The receiver binds to 0.0.0.0:5001 so Alertmanager can reach it through Docker's host gateway (host.docker.internal resolves to the Docker bridge IP, not 127.0.0.1). Without a firewall rule, this port is exposed to the internet. Block external access now:

sudo ufw deny in on eth0 to any port 5001

If you use nftables instead of ufw, add an equivalent rule to drop incoming traffic on port 5001 from public interfaces.

Running the receiver with systemd

Create a systemd unit so the receiver starts on boot and restarts on failure.

Create /etc/systemd/system/sentinel.service:

[Unit]
Description=Sentinel self-healing webhook receiver
After=network.target docker.service
Wants=docker.service

[Service]
Type=simple
User=sentinel
Group=sentinel
SupplementaryGroups=docker
WorkingDirectory=/home/sentinel/sentinel/receiver
ExecStart=/home/sentinel/sentinel/receiver/venv/bin/python sentinel.py
EnvironmentFile=/etc/sentinel/env
Restart=on-failure
RestartSec=5
StandardOutput=journal
StandardError=journal

# Hardening
NoNewPrivileges=yes
ProtectSystem=strict
ReadWritePaths=/var/log/sentinel

[Install]
WantedBy=multi-user.target

The SupplementaryGroups=docker line gives the sentinel process access to the Docker socket without running as root. This is required for docker restart and docker image prune actions.

◆ Dataset extract
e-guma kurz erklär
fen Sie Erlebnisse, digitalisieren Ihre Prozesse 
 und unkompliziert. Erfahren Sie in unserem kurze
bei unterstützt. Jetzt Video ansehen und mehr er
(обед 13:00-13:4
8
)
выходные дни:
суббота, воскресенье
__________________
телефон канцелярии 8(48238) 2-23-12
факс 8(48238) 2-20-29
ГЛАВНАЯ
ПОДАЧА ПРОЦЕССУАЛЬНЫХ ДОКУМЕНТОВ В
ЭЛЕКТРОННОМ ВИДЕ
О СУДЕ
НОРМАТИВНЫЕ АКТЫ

==

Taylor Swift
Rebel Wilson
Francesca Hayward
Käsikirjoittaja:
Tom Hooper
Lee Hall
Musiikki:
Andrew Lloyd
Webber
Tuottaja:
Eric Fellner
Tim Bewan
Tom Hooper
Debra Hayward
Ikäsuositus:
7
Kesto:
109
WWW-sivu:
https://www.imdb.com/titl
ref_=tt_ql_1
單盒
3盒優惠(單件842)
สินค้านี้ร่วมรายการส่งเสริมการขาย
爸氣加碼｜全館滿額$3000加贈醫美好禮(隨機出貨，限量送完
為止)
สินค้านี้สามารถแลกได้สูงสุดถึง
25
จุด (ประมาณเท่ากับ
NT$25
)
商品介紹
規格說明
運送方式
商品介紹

...

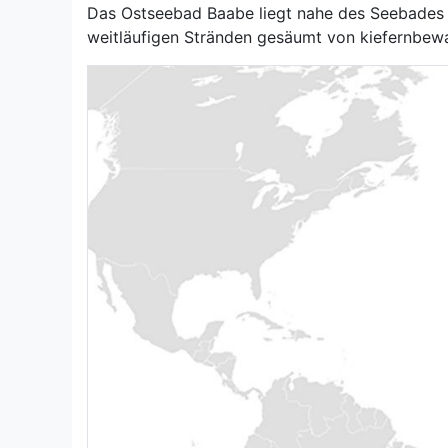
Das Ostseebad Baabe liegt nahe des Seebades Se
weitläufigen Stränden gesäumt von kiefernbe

◆ What to do
- a) Answer these questions from the receiver setup text:
(i) Which address and port does the receiver bind to?
(ii) What value is RestartSec set to in the unit file?
(iii) Which two actions require the SupplementaryGroups=docker line?
- b) Copy out the part of the receiver setup text that opens with the words containing "sudo ufw deny" and closes with "from public interfaces.".
The entries above are separate from the receiver setup text.

◆ Exercise answers
- a)
(i) 0.0.0.0:5001
(ii) 5
(iii) docker restart and docker image prune

- b)
sudo ufw deny in on eth0 to any port 5001

If you use nftables instead of ufw, add an equivalent rule to drop incoming traffic on port 5001 from public interfaces.